What’s your core competency? Can you fix anything? Do you have great taste and style? Are you excellent at finances? Are you a born administrator/leader? A terrific student or educator? A community organizer? Blow your own horn in the comments!













I have a couple core competencies – I’m good with budgeting. I know how to create and stick to a budget, and make sure that all of the things that need to be paid get paid, and there’s still money to party with, and savings.
I am great at teaching. I enjoy sharing the knowledge with students, and get them excited about the things that academically excite me. I don’t expect at the end of the semester to receive any sort of recognition from my students, but I still get a thrill when I receive emails from students thanking me for helping them through the course material.
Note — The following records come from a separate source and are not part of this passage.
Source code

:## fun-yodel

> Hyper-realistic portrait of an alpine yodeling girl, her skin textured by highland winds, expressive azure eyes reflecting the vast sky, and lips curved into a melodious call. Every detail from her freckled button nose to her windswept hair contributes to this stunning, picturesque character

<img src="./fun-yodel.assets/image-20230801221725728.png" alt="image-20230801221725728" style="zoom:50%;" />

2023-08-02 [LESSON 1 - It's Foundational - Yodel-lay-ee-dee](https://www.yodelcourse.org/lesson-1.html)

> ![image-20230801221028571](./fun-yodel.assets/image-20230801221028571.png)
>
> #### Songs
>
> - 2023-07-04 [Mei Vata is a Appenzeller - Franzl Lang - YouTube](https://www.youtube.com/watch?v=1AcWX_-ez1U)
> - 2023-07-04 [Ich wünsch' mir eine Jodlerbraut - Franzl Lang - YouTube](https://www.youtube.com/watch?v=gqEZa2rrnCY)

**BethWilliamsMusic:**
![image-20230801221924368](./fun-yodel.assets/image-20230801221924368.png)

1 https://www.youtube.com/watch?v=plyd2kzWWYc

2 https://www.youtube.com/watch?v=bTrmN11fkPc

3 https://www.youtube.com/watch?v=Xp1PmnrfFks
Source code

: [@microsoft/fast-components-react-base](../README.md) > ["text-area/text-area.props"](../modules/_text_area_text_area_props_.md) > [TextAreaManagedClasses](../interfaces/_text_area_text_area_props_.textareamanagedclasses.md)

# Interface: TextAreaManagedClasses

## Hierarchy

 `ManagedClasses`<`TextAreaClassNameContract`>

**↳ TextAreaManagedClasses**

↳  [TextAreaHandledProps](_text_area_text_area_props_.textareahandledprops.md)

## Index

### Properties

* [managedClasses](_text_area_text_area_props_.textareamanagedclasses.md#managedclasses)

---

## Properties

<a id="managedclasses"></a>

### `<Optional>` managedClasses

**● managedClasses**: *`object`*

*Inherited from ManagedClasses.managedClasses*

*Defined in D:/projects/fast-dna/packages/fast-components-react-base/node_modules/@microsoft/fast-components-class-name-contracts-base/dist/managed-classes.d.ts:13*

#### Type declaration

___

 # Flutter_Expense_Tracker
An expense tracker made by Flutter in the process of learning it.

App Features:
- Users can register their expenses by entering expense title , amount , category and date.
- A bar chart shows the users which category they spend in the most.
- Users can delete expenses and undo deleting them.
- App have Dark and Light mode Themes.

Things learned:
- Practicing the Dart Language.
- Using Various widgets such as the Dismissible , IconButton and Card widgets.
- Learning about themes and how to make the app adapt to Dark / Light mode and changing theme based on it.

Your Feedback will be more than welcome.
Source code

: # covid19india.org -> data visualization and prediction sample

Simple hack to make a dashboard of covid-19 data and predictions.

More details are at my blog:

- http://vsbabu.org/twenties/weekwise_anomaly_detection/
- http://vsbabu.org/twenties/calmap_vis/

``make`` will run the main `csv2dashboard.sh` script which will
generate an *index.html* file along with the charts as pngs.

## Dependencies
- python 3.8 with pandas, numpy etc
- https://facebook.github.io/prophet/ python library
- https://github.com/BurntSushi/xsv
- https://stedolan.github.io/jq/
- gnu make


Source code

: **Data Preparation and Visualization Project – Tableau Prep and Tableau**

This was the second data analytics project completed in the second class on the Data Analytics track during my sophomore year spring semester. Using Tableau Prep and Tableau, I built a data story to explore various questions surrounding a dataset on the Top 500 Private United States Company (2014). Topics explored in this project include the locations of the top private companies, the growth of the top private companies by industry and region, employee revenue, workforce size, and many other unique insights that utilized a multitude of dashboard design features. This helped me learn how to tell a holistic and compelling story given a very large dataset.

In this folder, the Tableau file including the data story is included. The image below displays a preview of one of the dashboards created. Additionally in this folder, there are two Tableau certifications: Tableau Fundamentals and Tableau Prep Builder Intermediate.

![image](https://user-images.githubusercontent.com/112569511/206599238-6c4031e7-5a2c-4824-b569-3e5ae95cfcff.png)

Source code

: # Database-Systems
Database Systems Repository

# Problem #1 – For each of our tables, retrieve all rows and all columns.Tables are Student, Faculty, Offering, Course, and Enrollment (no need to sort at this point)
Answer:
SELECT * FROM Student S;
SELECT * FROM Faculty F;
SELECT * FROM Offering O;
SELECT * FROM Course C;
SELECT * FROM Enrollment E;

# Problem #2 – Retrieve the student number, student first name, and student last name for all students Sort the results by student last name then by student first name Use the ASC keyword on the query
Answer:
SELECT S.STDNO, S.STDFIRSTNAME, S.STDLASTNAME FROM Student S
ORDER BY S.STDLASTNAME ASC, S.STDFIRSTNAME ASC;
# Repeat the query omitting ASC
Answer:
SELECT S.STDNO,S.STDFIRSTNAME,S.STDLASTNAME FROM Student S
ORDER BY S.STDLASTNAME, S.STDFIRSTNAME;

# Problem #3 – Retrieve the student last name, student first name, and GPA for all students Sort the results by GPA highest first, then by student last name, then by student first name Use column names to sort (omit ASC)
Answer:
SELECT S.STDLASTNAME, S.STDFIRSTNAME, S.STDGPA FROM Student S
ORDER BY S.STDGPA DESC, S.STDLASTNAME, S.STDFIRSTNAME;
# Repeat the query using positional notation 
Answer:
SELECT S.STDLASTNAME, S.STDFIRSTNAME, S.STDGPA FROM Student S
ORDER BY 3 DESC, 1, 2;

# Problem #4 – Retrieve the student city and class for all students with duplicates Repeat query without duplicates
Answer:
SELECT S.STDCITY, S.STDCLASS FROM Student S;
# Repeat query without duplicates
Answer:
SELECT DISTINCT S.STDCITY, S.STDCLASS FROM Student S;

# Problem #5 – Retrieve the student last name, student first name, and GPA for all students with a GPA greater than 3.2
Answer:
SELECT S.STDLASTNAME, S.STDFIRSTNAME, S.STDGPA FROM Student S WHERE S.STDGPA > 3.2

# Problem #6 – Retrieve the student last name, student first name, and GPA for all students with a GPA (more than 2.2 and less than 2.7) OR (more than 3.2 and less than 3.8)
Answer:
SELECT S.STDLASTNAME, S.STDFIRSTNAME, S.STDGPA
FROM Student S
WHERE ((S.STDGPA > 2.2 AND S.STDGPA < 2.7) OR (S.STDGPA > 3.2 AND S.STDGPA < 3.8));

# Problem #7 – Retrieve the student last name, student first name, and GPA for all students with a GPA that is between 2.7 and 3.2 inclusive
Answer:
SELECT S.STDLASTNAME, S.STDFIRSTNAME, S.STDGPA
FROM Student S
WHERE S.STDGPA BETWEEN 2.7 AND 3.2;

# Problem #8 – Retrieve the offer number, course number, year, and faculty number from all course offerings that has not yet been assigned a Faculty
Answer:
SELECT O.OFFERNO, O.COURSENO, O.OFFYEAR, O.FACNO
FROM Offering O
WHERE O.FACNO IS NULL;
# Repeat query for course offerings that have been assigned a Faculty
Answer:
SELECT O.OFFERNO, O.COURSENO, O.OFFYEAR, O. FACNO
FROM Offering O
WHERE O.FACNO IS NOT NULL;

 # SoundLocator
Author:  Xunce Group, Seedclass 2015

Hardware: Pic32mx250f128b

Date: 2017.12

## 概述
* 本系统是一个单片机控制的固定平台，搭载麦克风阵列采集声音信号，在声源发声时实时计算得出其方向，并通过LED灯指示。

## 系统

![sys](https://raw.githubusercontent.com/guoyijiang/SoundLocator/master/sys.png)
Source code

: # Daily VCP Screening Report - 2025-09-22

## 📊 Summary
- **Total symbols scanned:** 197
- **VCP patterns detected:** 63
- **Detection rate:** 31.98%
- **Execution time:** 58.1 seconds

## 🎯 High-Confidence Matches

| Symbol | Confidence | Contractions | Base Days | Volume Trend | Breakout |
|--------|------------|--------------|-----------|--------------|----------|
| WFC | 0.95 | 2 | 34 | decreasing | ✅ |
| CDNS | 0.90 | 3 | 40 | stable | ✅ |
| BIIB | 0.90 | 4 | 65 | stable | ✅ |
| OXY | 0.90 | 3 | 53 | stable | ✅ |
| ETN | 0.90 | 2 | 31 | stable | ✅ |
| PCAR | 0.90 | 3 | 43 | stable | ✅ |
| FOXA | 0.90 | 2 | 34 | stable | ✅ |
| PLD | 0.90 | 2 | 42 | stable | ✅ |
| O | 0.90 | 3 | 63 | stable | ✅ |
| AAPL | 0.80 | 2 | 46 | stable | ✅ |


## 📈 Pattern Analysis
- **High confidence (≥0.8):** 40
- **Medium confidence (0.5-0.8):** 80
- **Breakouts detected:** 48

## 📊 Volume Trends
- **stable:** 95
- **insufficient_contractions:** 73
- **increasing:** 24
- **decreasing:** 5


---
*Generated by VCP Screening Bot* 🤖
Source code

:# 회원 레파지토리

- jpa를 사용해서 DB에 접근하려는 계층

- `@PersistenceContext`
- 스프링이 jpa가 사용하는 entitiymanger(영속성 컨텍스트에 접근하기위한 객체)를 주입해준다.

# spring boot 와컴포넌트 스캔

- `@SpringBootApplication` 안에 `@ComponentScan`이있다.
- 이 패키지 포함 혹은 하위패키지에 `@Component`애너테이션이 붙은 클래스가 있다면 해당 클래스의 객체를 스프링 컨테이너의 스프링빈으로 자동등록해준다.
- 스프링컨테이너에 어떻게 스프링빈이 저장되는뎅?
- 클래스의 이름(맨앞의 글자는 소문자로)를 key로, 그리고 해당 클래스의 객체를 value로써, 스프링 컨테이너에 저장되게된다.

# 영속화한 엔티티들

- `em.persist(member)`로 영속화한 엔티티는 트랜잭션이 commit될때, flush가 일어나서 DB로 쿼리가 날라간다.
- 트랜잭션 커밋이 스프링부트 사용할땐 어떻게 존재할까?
I’m great a research. I’m glad I work in a new job where my research is being used and valued to help people at the low wage end of the labour market. It’s great – of course the powers of google fu, and her cousin scholar of google (lots of letters) help me out. But there is something incredibly satisfying researching on issues that will go to help those that do important jobs but are not recognised industrially, socially or professionally.
(I could certainly do with some of your family’s organisational skills, Becky!)
I’m another get-shit-done person – I am ridiculously efficient. It stems from being shockingly lazy; I like to get things done quickly and well so they are out of the way and I don’t have to do them again, then I can sit around and eat cake.
I can break down any issue to the crux… and work back up from there.
I am a catalyst, people around me are forced to stop talking and get on with whatever new thing they are putting off changing.
I am a great researcher. I don’t embark on any new thing until I have found the best and most efficient way to do it.
I take all these things and just get stuff done, without a lot of talk.